Washington Post, The IRS Paid $3 Billion in Interest to Taxpayers Because It Failed to Get Refunds Out on Time:
The IRS penalizes taxpayers who don’t pay their tax bills on time, but the agency’s own delays are costing taxpayers billions of dollars as well.
The IRS paid $3.03 billion — yes that’s with a “b” — in interest on delayed refunds to taxpayers for fiscal 2020 because it didn’t get the payments to them in time, according to a report released by the Government Accountability Office this week [Actions Needed to Address Processing Delays and Risks to the 2021 Filing Season (GAO-21-251) (Mar. 1, 2021)]. That’s almost a 50 percent increase compared with the $2.06 billion paid in interest on refunds in fiscal 2019.

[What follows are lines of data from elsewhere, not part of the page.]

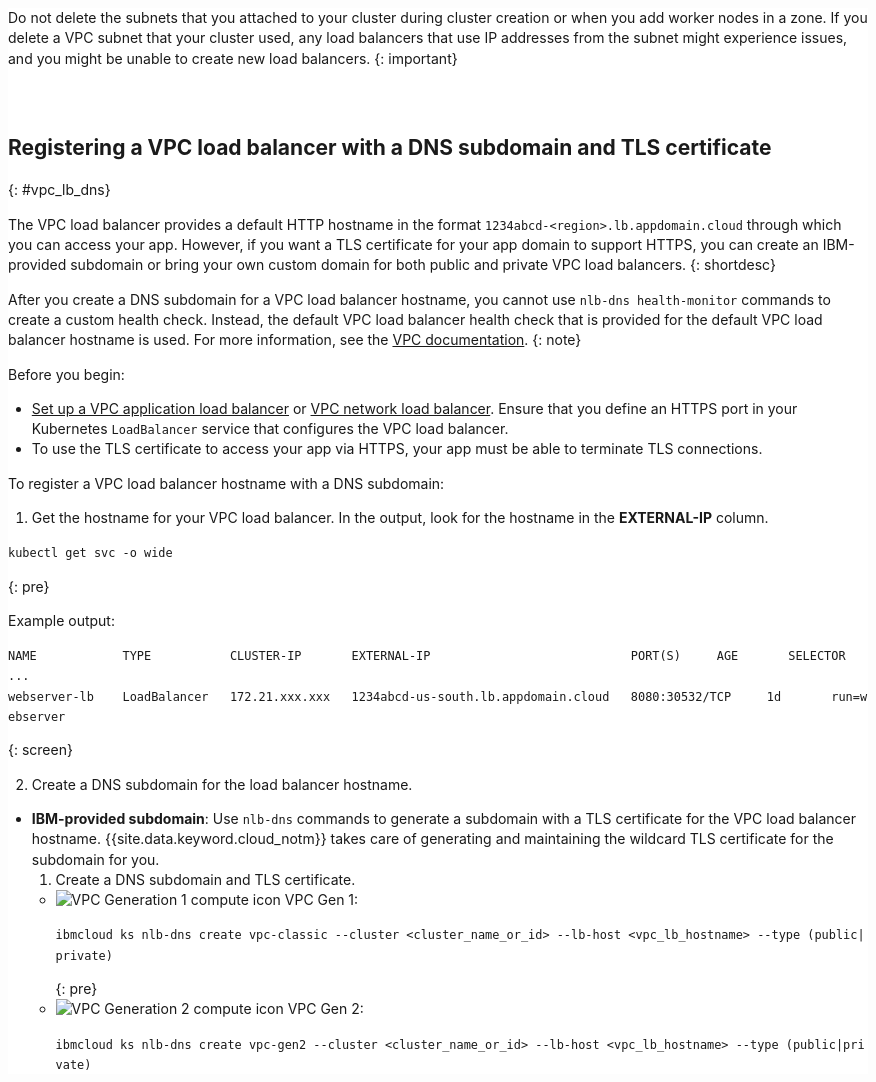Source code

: Do not delete the subnets that you attached to your cluster during cluster creation or when you add worker nodes in a zone. If you delete a VPC subnet that your cluster used, any load balancers that use IP addresses from the subnet might experience issues, and you might be unable to create new load balancers.
{: important}

<br />

## Registering a VPC load balancer with a DNS subdomain and TLS certificate
{: #vpc_lb_dns}

The VPC load balancer provides a default HTTP hostname in the format `1234abcd-<region>.lb.appdomain.cloud` through which you can access your app. However, if you want a TLS certificate for your app domain to support HTTPS, you can create an IBM-provided subdomain or bring your own custom domain for both public and private VPC load balancers.
{: shortdesc}

After you create a DNS subdomain for a VPC load balancer hostname, you cannot use `nlb-dns health-monitor` commands to create a custom health check. Instead, the default VPC load balancer health check that is provided for the default VPC load balancer hostname is used. For more information, see the [VPC documentation](/docs/vpc?topic=vpc-load-balancers#health-checks).
{: note}

Before you begin:
* [Set up a VPC application load balancer](#setup_vpc_ks_vpc_lb) or [VPC network load balancer](#setup_vpc_nlb). Ensure that you define an HTTPS port in your Kubernetes `LoadBalancer` service that configures the VPC load balancer.
* To use the TLS certificate to access your app via HTTPS, your app must be able to terminate TLS connections.

To register a VPC load balancer hostname with a DNS subdomain:

1. Get the hostname for your VPC load balancer. In the output, look for the hostname in the **EXTERNAL-IP** column.
  ```
  kubectl get svc -o wide
  ```
  {: pre}

  Example output:
  ```
  NAME            TYPE           CLUSTER-IP       EXTERNAL-IP                            PORT(S)     AGE       SELECTOR
  ...
  webserver-lb    LoadBalancer   172.21.xxx.xxx   1234abcd-us-south.lb.appdomain.cloud   8080:30532/TCP     1d       run=webserver
  ```
  {: screen}

2. Create a DNS subdomain for the load balancer hostname.
  * **IBM-provided subdomain**: Use `nlb-dns` commands to generate a subdomain with a TLS certificate for the VPC load balancer hostname. {{site.data.keyword.cloud_notm}} takes care of generating and maintaining the wildcard TLS certificate for the subdomain for you.
    1. Create a DNS subdomain and TLS certificate.
      * <img src="images/icon-vpc-gen1.png" alt="VPC Generation 1 compute icon" width="30" style="width:30px; border-style: none"/> VPC Gen 1:
        ```
        ibmcloud ks nlb-dns create vpc-classic --cluster <cluster_name_or_id> --lb-host <vpc_lb_hostname> --type (public|private)
        ```
        {: pre}
      * <img src="images/icon-vpc-gen2.png" alt="VPC Generation 2 compute icon" width="30" style="width:30px; border-style: none"/> VPC Gen 2:
        ```
        ibmcloud ks nlb-dns create vpc-gen2 --cluster <cluster_name_or_id> --lb-host <vpc_lb_hostname> --type (public|private)
        ```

Generally, if a return is filed on time, the IRS has a 45-day interest-free processing window. If the agency misses this deadline, interest is added to the refund. By the end of the summer, the IRS said, it had to send interest payments to nearly 14 million individual taxpayers who filed their 2019 returns on time. ...
Delays in processing returns and sending refunds aren’t just a pandemic problem, agreed Erin M. Collins of the independent Taxpayer Advocate Service, an organization within the IRS that helps taxpayers resolve issues with the agency.
The GAO report correctly identifies the elephant in the room — excessive reliance on paper for exchanging information between taxpayers and the IRS, Collins said.
“Although the IRS plans to modernize its systems to reduce the dependency on paper, it is moving toward that goal slowly due to a lack of adequate, multiyear funding,” Collins said. “IRS modernization is not a luxury or an option anymore. The 2020 filing season highlighted the result of the IRS’s continued reliance on antiquated technology.”